**Activity list**
[a] Answer these three questions from the passage on tequila in duty free:
(i) What is the name of the store concept at Cancùn airport?
(ii) For how long, and in what, is Don Julio Real aged?
(iii) What does Herradura Selección Suprema cost?
[b] Summarize the passage on tequila in duty free in two sentences.
[c] Extend the passage on tequila in duty free, starting after its final sentence.

**Text for analysis**
···
Although red hot in the States and its native Mexico, tequila has yet to take off in international duty free, but travel retailer Dufry must be given credit for its great range of tequilas at major Mexican airports, especially its fun and colourful Tequileria store concept at Cancùn airport. It stocks the ultra-premium Don Julio Real at $271, an Extra Añejo tequila aged for three to five years in American oak barrels, an outstanding sipping tequila with layers of caramel, chocolate and almond, as well as Herradura Selección Suprema at $220, an award-winning Extra Añejo with oak, baked agave and sweet spice notes on the palate, and a long, dry spicy finish.
···
**Records shown**
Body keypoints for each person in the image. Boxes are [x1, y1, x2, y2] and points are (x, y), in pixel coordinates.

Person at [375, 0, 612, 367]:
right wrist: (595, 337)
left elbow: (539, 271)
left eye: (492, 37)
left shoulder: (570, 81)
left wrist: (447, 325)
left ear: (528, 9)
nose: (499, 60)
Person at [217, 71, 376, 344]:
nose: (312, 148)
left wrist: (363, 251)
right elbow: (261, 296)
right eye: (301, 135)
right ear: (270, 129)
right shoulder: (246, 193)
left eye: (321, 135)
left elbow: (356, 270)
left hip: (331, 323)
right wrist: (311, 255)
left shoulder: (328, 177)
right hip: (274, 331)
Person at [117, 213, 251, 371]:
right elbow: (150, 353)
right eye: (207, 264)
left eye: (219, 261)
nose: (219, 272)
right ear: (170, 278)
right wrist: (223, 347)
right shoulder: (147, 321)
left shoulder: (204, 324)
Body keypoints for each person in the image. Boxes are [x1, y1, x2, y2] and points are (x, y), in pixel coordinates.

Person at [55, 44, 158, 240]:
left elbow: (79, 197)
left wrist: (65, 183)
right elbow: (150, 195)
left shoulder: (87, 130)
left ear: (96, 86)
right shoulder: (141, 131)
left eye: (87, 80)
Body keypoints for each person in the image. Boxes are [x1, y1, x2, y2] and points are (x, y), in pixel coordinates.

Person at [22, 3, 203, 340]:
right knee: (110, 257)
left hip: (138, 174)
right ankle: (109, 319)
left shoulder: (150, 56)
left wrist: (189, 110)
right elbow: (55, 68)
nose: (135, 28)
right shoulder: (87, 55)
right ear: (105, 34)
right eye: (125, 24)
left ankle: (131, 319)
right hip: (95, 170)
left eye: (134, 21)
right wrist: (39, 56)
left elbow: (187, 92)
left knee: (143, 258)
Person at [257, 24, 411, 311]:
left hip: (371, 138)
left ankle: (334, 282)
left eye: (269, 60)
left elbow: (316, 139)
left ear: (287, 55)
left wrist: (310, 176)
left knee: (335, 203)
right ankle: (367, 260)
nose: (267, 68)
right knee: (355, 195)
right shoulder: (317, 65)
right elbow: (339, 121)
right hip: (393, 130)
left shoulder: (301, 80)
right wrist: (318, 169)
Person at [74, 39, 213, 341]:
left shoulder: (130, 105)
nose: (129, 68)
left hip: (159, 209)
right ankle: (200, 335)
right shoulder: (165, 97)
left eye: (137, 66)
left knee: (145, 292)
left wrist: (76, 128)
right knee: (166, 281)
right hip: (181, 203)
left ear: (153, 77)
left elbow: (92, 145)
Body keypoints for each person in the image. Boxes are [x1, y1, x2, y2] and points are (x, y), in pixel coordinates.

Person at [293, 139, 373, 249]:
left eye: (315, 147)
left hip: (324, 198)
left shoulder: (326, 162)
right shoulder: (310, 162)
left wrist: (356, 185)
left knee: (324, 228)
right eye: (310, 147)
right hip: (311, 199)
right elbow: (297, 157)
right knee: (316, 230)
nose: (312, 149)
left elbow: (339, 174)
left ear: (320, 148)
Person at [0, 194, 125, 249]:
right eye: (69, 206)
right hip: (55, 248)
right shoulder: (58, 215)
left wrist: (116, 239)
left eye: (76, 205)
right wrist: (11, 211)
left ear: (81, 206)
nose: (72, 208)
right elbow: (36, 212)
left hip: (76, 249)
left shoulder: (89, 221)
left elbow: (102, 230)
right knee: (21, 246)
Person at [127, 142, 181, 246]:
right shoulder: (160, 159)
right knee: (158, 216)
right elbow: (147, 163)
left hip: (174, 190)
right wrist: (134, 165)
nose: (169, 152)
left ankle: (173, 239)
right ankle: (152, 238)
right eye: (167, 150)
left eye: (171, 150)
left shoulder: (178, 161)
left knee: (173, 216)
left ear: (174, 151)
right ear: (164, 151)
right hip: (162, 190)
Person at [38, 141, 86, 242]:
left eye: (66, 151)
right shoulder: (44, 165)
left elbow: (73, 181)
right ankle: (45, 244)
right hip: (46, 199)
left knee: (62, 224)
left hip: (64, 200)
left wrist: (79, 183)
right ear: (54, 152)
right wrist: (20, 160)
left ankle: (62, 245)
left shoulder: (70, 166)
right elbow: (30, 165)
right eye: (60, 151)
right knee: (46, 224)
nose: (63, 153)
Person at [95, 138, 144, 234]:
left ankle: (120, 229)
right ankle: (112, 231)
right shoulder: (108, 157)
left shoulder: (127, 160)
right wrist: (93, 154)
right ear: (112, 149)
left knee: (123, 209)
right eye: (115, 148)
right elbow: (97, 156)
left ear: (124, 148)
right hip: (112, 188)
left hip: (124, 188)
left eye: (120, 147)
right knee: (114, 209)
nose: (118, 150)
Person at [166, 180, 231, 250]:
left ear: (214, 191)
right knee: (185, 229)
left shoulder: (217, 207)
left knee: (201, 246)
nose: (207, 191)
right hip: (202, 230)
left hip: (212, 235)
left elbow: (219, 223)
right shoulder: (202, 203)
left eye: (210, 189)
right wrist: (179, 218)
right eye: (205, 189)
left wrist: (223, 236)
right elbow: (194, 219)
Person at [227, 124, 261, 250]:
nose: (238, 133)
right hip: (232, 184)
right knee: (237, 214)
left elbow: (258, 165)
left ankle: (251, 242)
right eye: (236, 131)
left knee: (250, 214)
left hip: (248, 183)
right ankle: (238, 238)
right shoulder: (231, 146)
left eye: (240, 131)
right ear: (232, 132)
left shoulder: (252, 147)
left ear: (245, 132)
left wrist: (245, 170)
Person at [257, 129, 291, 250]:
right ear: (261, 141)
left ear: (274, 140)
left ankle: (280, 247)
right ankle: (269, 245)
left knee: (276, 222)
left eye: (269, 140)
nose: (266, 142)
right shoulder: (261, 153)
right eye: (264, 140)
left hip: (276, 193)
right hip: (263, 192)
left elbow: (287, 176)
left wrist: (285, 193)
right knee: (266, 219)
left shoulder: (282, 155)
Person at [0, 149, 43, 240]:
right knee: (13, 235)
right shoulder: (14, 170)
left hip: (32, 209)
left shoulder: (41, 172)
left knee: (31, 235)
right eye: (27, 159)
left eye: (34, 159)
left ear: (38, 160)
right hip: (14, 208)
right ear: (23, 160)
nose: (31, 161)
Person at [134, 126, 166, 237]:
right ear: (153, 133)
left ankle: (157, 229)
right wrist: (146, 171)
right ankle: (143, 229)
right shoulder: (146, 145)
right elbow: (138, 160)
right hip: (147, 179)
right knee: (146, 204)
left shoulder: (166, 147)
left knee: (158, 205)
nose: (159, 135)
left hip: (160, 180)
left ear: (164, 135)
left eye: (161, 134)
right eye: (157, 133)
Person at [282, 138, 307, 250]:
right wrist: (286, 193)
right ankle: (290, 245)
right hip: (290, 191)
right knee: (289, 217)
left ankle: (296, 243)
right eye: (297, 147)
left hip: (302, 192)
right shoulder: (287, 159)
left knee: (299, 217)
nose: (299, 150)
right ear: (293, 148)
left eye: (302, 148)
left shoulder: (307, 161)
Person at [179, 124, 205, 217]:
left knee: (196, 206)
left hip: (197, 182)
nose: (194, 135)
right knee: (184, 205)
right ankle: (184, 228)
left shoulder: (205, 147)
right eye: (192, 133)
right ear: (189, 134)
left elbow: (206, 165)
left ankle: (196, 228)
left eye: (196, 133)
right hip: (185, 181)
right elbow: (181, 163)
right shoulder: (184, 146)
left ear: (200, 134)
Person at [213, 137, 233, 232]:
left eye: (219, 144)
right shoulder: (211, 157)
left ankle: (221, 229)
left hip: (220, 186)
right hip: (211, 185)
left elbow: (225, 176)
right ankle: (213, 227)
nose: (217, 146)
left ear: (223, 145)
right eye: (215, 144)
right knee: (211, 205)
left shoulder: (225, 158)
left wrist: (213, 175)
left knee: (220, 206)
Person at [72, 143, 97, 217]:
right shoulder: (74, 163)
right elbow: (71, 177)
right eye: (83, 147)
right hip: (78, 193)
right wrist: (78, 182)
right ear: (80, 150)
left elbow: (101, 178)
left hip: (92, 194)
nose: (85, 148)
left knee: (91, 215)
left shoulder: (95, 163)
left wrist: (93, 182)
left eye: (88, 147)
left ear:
···
**Answers by task**
[a]
(i) Tequileria
(ii) Three to five years, in American oak barrels
(iii) $220

[b] Tequila is hugely popular in the States and Mexico but has not yet taken off in international duty free, though Dufry offers a strong range at major Mexican airports, especially at its Tequileria store at Cancùn airport. That store stocks the ultra-premium Don Julio Real Extra Añejo at $271 and the award-winning Herradura Selección Suprema Extra Añejo at $220.

[c]
Finally, I advise you to step out of your comfort zone. Travel should broaden your palate as much as your mind. Airport stores are often brilliant showcases for traditional spirits. Thus Amsterdam Schiphol stocks an excellent assortment of Dutch genevers and liqueurs; Metaxa brandy and Plomari ouzo rule the roost at Athens airport, while Hungarian herbal liqueur Zwack Unicum plays the starring role at Budapest airport.

These local stars make great gifts for friends and family back home and are often presented in limited edition bottles and gift packs. Wouldn’t you rather pick a beautifully decorated bottle of limoncello at Naples airport than a cut price bottle of Smirnoff vodka? I know I would.